Enoの音楽日記

オペラ、コンサートを中心に、日々の感想を記します。

カルテット!人生のオペラハウス

2013年05月14日 | 映画
 映画「カルテット!人生のオペラハウス」を観た。イギリスの引退した音楽家のための老人ホームでの話。ヴェルディが私財を投じてミラノに建てた「音楽家のための憩いの家」がモデルだ。

 ヴェルディの憩いの家は何年か前にNHKテレビで報道された。普段はテレビを見ない生活だが、このときはたまたま旅先で見た。ヴェルディはこんなことをしていたのか、いかにもヴェルディらしいな、と思った。功成り名遂げたヴェルディが、引退して困窮している音楽家のために、自分にできることとして、老人ホームを建てた。すべてを救うことはできないが、せめてできる範囲で、と。

 憩いの家は今も健在だが、この映画では、経営に行き詰まり、その打開のために入居者の老人たちが演奏会を計画する。開催にこぎつけるまでの紆余曲折がユーモアたっぷりに描かれる。

 元プリマドンナのソプラノ歌手ジーン、認知症が始まったアルト歌手シシー、過去に9時間だけジーンと結婚していたテノール歌手レジー、老いてなお色気たっぷりのバリトン歌手ウィルフ。この4人がヴェルディの「リゴレット」からの四重唱(カルテット)を歌うまでの紆余曲折。

 ジーンは過去の栄光にとらわれて、入居者たちとは打ち解けない。昔別れたレジーとのわだかまりもある。そんなジーンが次第に自分の「今」を受け入れる物語でもある。
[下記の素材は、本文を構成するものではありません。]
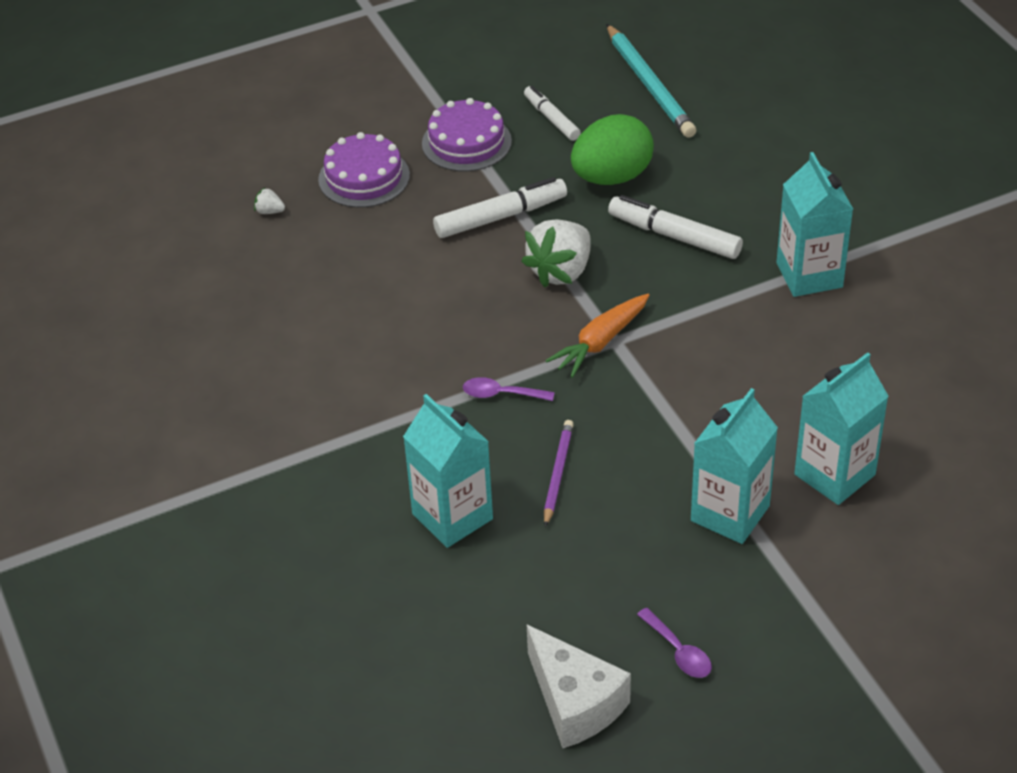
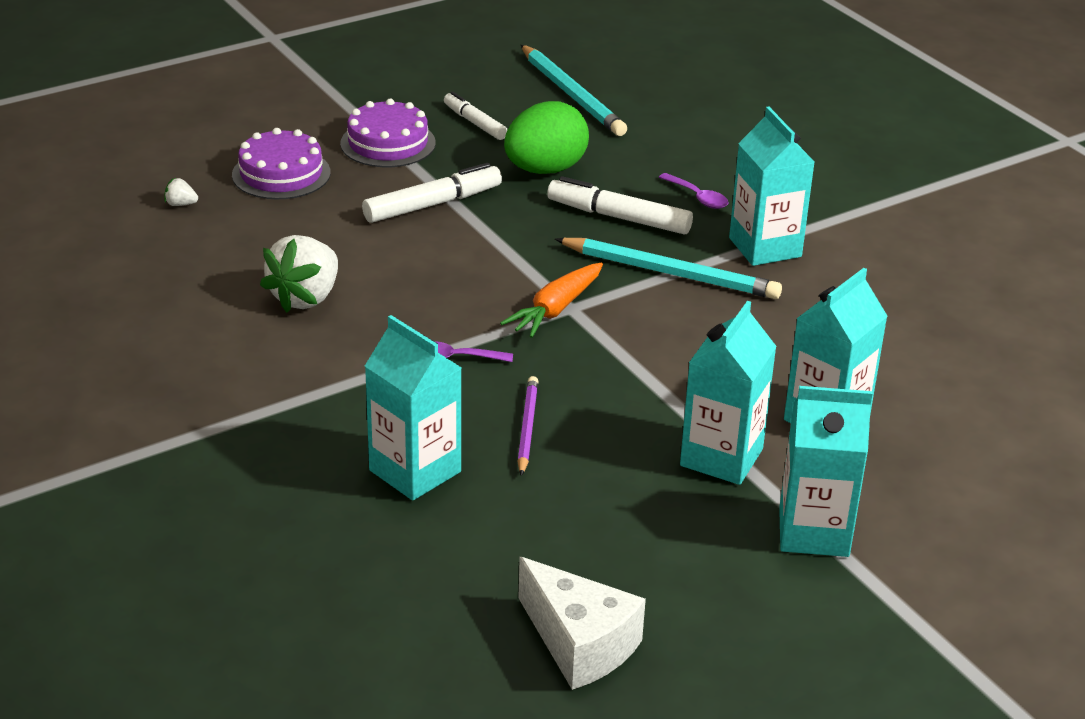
camera: 10 degrees left, 10 degrees down
(561, 271) = (504, 249): white strawberry -> white strawberry (305, 298)
(678, 651) = (688, 588): purple spoon -> purple spoon (698, 197)
(714, 303) = (670, 273): none -> turquoise pencil
(801, 597) = (813, 532): none -> turquoise carton

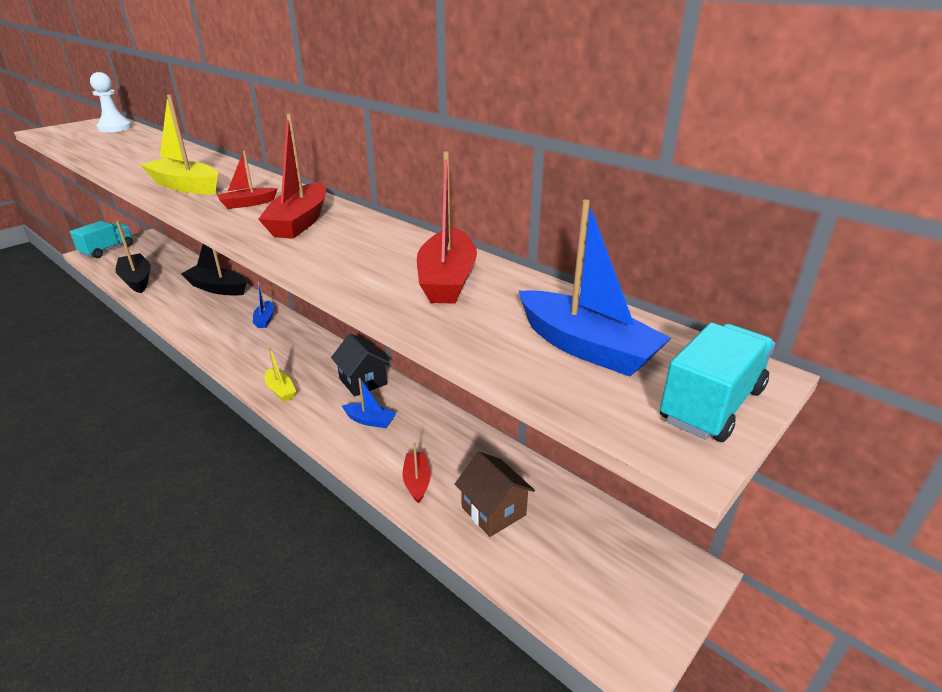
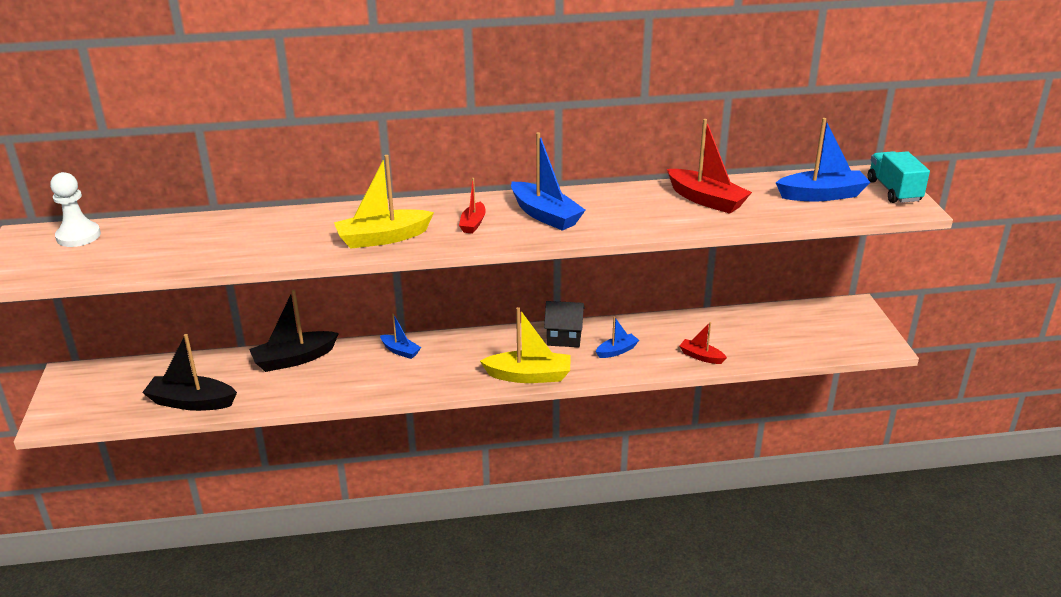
camera: 50 degrees left, 0 degrees up
(107, 250) = (64, 406): turquoise truck -> none
(280, 390) = (529, 376): yellow boat -> yellow boat, size x1.81
(300, 222) = (545, 215): red boat -> blue boat
(493, 511) = (755, 341): brown house -> none

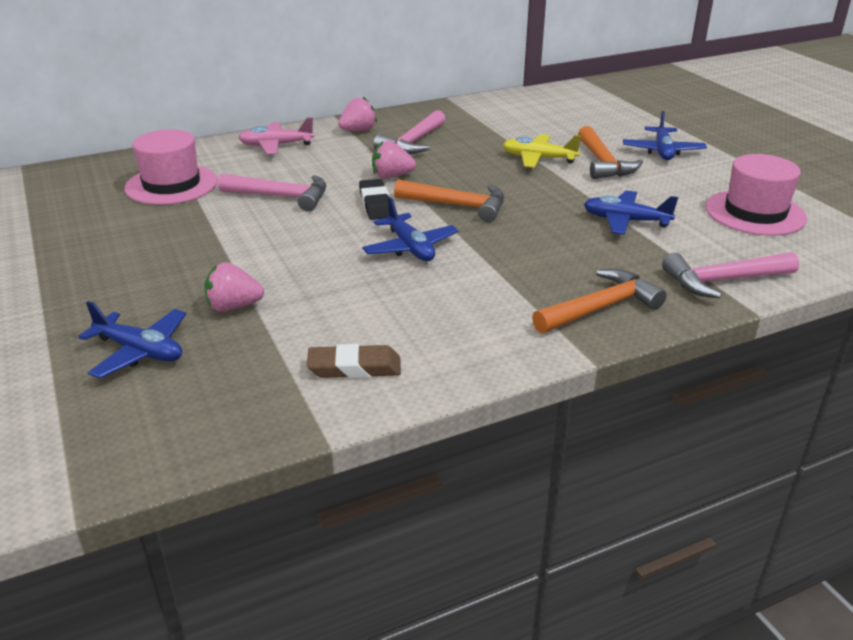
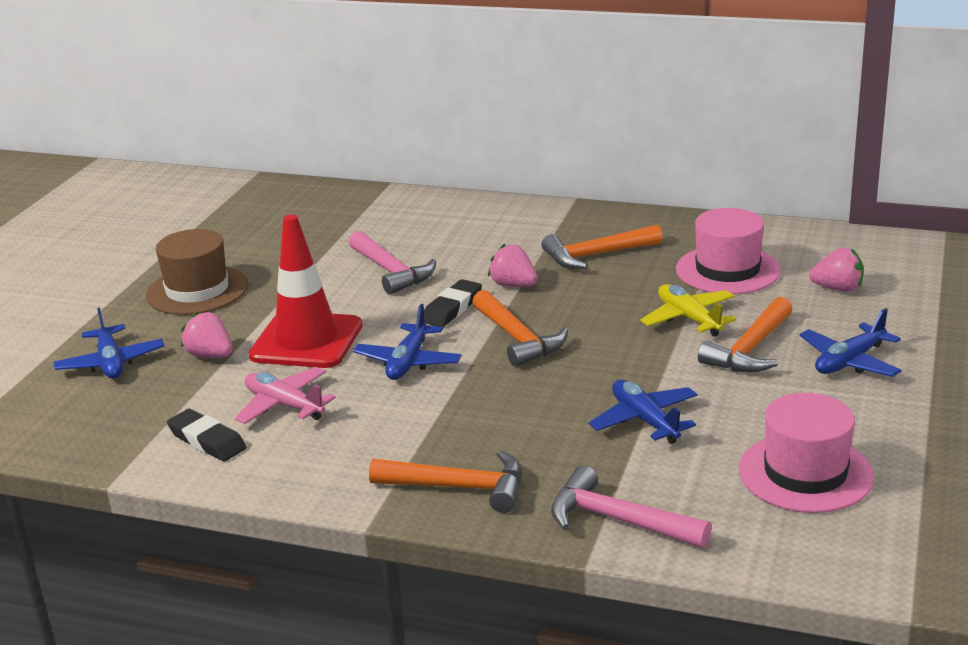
camera: 45 degrees right, 5 degrees down
(125, 265) = (197, 290): none -> brown hat
(171, 185) = (330, 228): pink hat -> pink hat (727, 270)
(276, 145) = (470, 216): pink plane -> pink plane (284, 405)
(301, 264) = (306, 341): none -> red traffic cone
(354, 367) = (207, 441): brown eraser -> black eraser
(358, 130) = (569, 223): pink strawberry -> pink strawberry (838, 289)
(413, 143) = (596, 255): pink hammer -> orange hammer

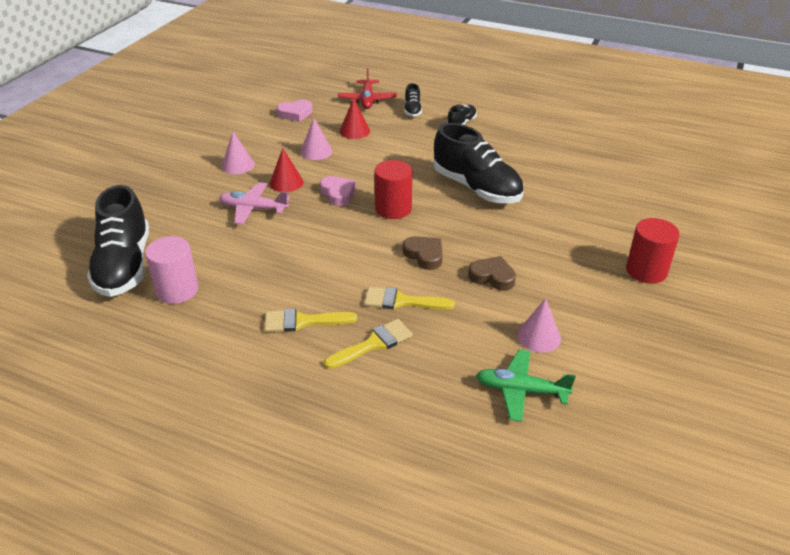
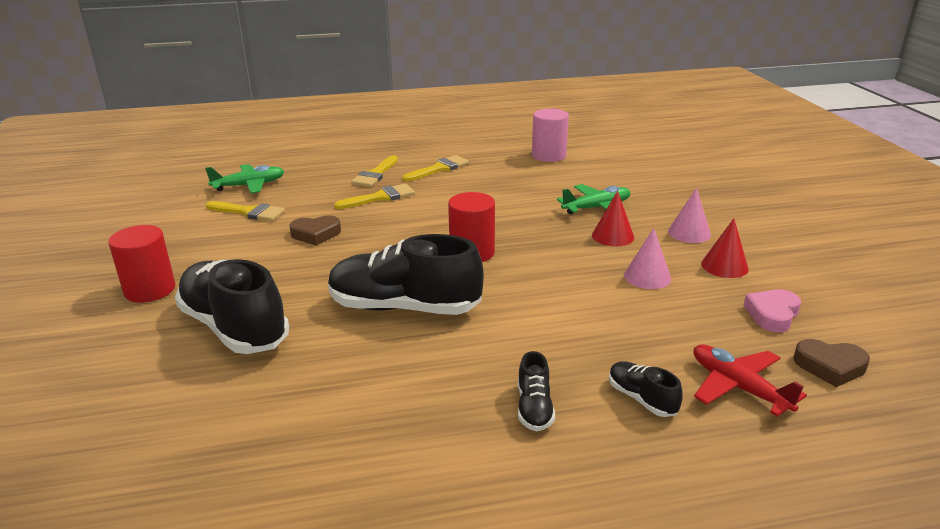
camera: 145 degrees right, 10 degrees down
(124, 266) = (609, 153): black shoe -> black shoe (234, 328)
(253, 209) = (596, 208): pink plane -> green plane
(338, 193) = (547, 245): pink heart -> none
(354, 131) = (656, 322): red cone -> red cone (724, 266)
(424, 255) = (394, 228): brown heart -> brown heart (830, 366)
(539, 336) = (249, 212): pink cone -> yellow brush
 演奏会の日、いよいよ出番というその時、シシーの認知症が始まる。「お母さんに呼ばれたから帰る」というのだ。途方に暮れる男性2人。そのときジーンがシシーの肩を抱いて優しくいう、「そうね、帰りましょう」
シシー「バッグも持って行っていいの?」
ジーン「もちろんよ」
シシー「あの大きいのよ」
ジーン「そうよ。でも、帰るのは2週間後なのよ」
シシーは笑顔になってステージに向かう。

 ジーンは成長したのだ。人間いくつになっても成長するのだ。実はこれは小さなエピソードで、本筋ではもう一つのストーリーが進行しているが、それは観てのお楽しみ。

 4人の前に歌う元ソプラノ歌手がいる。ジーンがライバル意識をむき出しにするその歌手は、歌い始めると、すばらしい声。ジーンは思わず息をのむ。往年の名歌手ギネス・ジョーンズだ。1936年生まれだから制作時点で76歳くらいだが、すごい声だ。これがギネス・ジョーンズの「今」なのだろうか。感動的だ。これだけでも感動ものだ。